KTKR
- San Antonio, Texas; United States;
- Broadcast area: San Antonio metropolitan area
- Frequency: 760 kHz
- Branding: Ticket 760 AM

Programming
- Format: Sports
- Affiliations: Fox Sports Radio; Houston Astros; Houston Texans; UTSA Roadrunners; Westwood One Sports;

Ownership
- Owner: iHeartMedia, Inc.; (iHM Licenses, LLC);
- Sister stations: KAJA, KQXT-FM, KRPT, KXXM, KZEP-FM, WOAI

History
- First air date: May 10, 1984
- Former call signs: KSJL (1984–1993); KZXS (1993–1995);
- Call sign meaning: "Talk Radio" from brand adopted in 1985

Technical information
- Licensing authority: FCC
- Facility ID: 11945
- Class: B
- Power: 50,000 watts (day); 1,000 watts (night);

Links
- Public license information: Public file; LMS;
- Webcast: Listen live (via iHeartRadio)
- Website: ticket760.iheart.com

= KTKR =

Sports radio station in San Antonio

KTKR (760 AM) is a commercial radio station in San Antonio, Texas. Known as "Ticket 760", it airs a sports radio format and is owned by iHeartMedia, Inc. Its studios are on Stone Oak Parkway in the Stone Oak neighborhood in Far North San Antonio.

KTKR’s daytime power is 50,000 watts, the maximum for commercial AM stations, and has a nighttime power of 1,000 watts. At all times, it uses a directional antenna with a four-tower array. The transmitter site is off Green Road in Converse, near Interstate 10.

==Programming==
Most of KTKR's programming is from Fox Sports Radio. It has two local sports shows in afternoon drive time, The Mike Taylor Show and The Andy Everett Show. In middays, Ticket 760 carries The Dan Patrick Show and The Herd with Colin Cowherd. Various Fox Sports personalities are heard in early mornings, nights and weekends.

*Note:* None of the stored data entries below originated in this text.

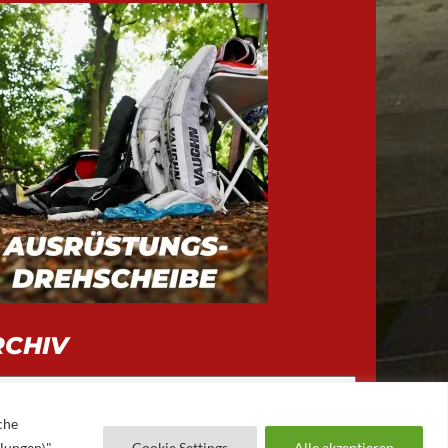
RCHIV
iv
che
llungen\"
Cookie Settings
Alle akzeptieren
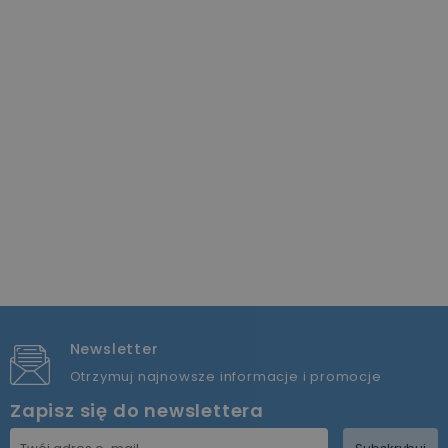
Newsletter
Otrzymuj najnowsze informacje i promocje
Zapisz się do newslettera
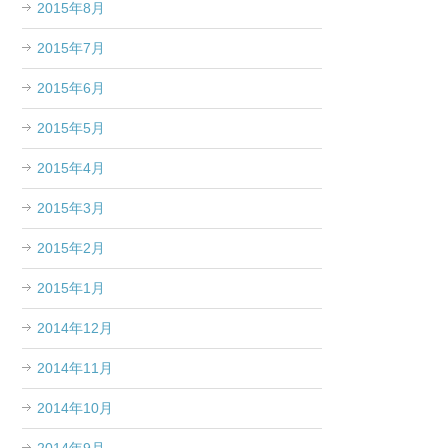
2015年8月
2015年7月
2015年6月
2015年5月
2015年4月
2015年3月
2015年2月
2015年1月
2014年12月
2014年11月
2014年10月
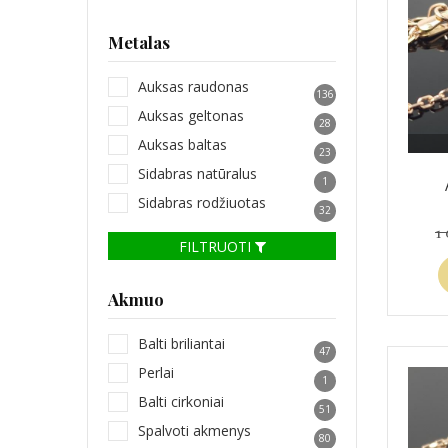
Metalas
Auksas raudonas
136
Auksas geltonas
28
Auksas baltas
23
Sidabras natūralus
1
Sidabras rodžiuotas
32
1
FILTRUOTI
Akmuo
Balti briliantai
47
Perlai
1
Balti cirkoniai
51
Spalvoti akmenys
80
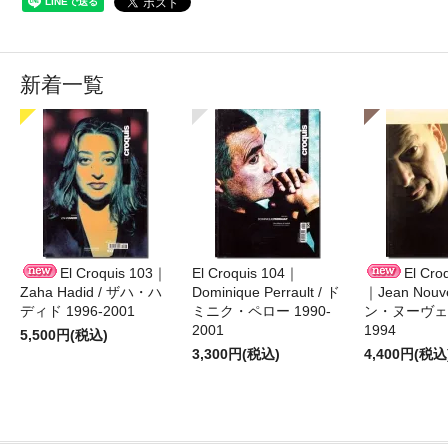
新着一覧
El Croquis 103｜
El Croquis 104｜
El Cro
Zaha Hadid / ザハ・ハ
Dominique Perrault / ド
｜Jean Nouv
ディド 1996-2001
ミニク・ペロー 1990-
ン・ヌーヴェル
2001
1994
5,500円(税込)
3,300円(税込)
4,400円(税込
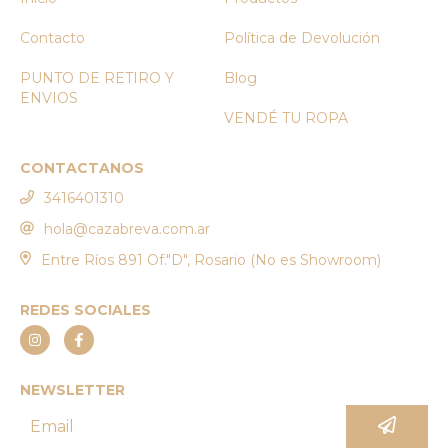
Contacto
Política de Devolución
PUNTO DE RETIRO Y
Blog
ENVIOS
VENDÉ TU ROPA
CONTACTANOS
3416401310
hola@cazabreva.com.ar
Entre Ríos 891 Of."D", Rosario (No es Showroom)
REDES SOCIALES
NEWSLETTER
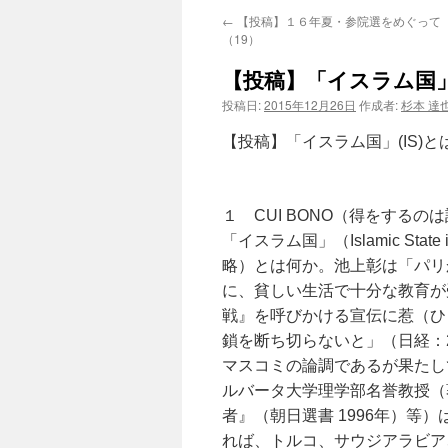
←
【投稿】１６年夏・参院選をめぐって
（19）
【投稿】「イスラム国」(
投稿日:
2015年12月26日
作成者:
杉本 達
【投稿】「イスラム国」(IS)と
福井 
１ CUI BONO（得をするの
「イスラム国」（Islamic State in I
略）とは何か。池上彰は「パリ
に、貧しい生活で十分な教育が
戦』を呼びかける宣伝に惹（ひ
鎖を断ち切らないと」（日経：2
マスコミの論調であるが果たし
ルバータ大学理学部名誉教授（
者』（朝日選書 1996年）等
れば、トルコ、サウジアラビア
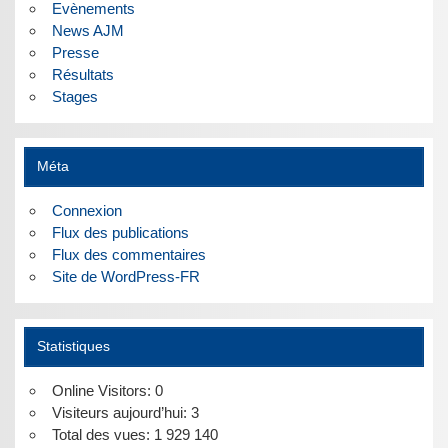
Evènements
News AJM
Presse
Résultats
Stages
Méta
Connexion
Flux des publications
Flux des commentaires
Site de WordPress-FR
Statistiques
Online Visitors:
0
Visiteurs aujourd’hui:
3
Total des vues:
1 929 140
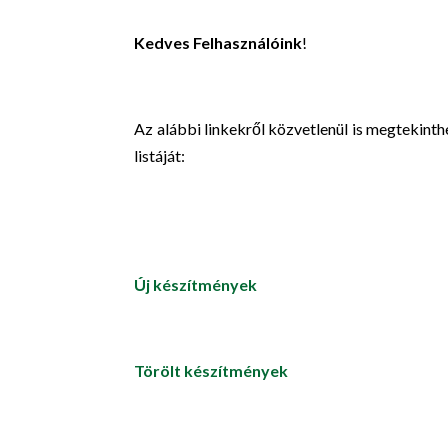
Kedves Felhasználóink
!
Az alábbi linkekről közvetlenül is megtekinth
listáját:
Új készítmények
Törölt készítmények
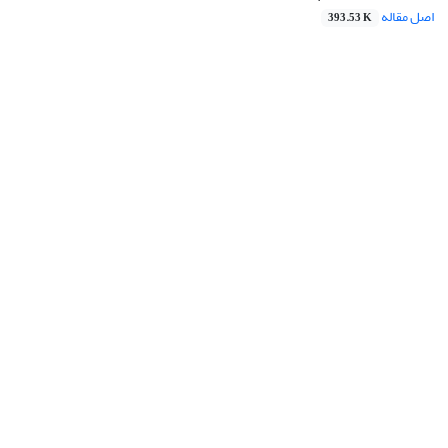
اصل مقاله
393.53 K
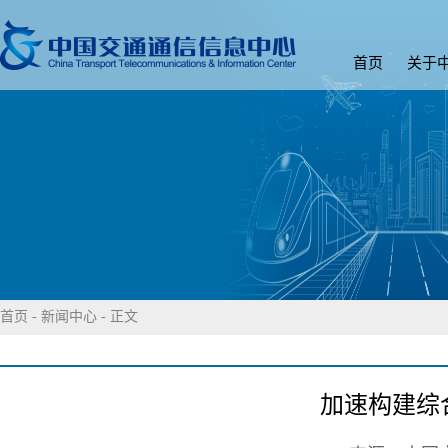
首页
关于
首页
-
新闻中心
- 正文
加速构建综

KTKR serves as the flagship station of the University of Texas San Antonio Roadrunners football and basketball. The station is also the local affiliate of Texas Longhorns basketball, Houston Astros baseball, Houston Texans football and Westwood One's NFL broadcasts.

== History ==
===KSJL===
The station got its construction permit in the early 1980s. It received its KSJL call sign on July 19, 1982. It officially signed on the air on May 10, 1984. It was owned by Inner City Broadcasting and called itself "All Hit 76 KSJL," airing Top 40 hits and broadcasting in AM stereo.

It later became part of "Super Q 96/76" when Inner City Broadcasting acquired 96.1 KSLR-FM from C&W Wireless in 1986. The combo carried a Contemporary Hit Radio format. In late 1988, the simulcast ended. KSJL 760 switched its programming to the Satellite Music Network's "Z Rock" heavy metal format. This lasted until 1992 when the Satellite Music Network would not renew Z-Rock affiliations on the AM band.

Inner City decided to switch 760 AM to "The Touch" format, a national Urban Adult Contemporary service. In 1993, Inner City Broadcasting sold KSJL to Clear Channel Communications for $725,000. (Clear Channel became iHeartMedia in 2014.) As a result of Clear Channel's ownership, KSJL's Urban AC format was moved to 96.1 FM, replacing "96rock" KSAQ.

===KZXS and KTKR===
Clear Channel switched KSJL to a talk and sports format. It used the call sign KZXS but the station was branded as "WOAI-760," to capitalize on its popular AM sister station. KZXS carried a number of syndicated talk shows, including Larry King.

In 1995, 760 AM become "KTKR Talk Radio 760," dropping its sports programming and no longer identified as a sister station to WOAI. One year later, KTKR flipped to all-sports as The Ticket 760. It began carrying a mix of Fox Sports Radio and local sports hosts.

When WOAI-TV was owned by Clear Channel, KTKR produced sports reports for the WOAI newscasts.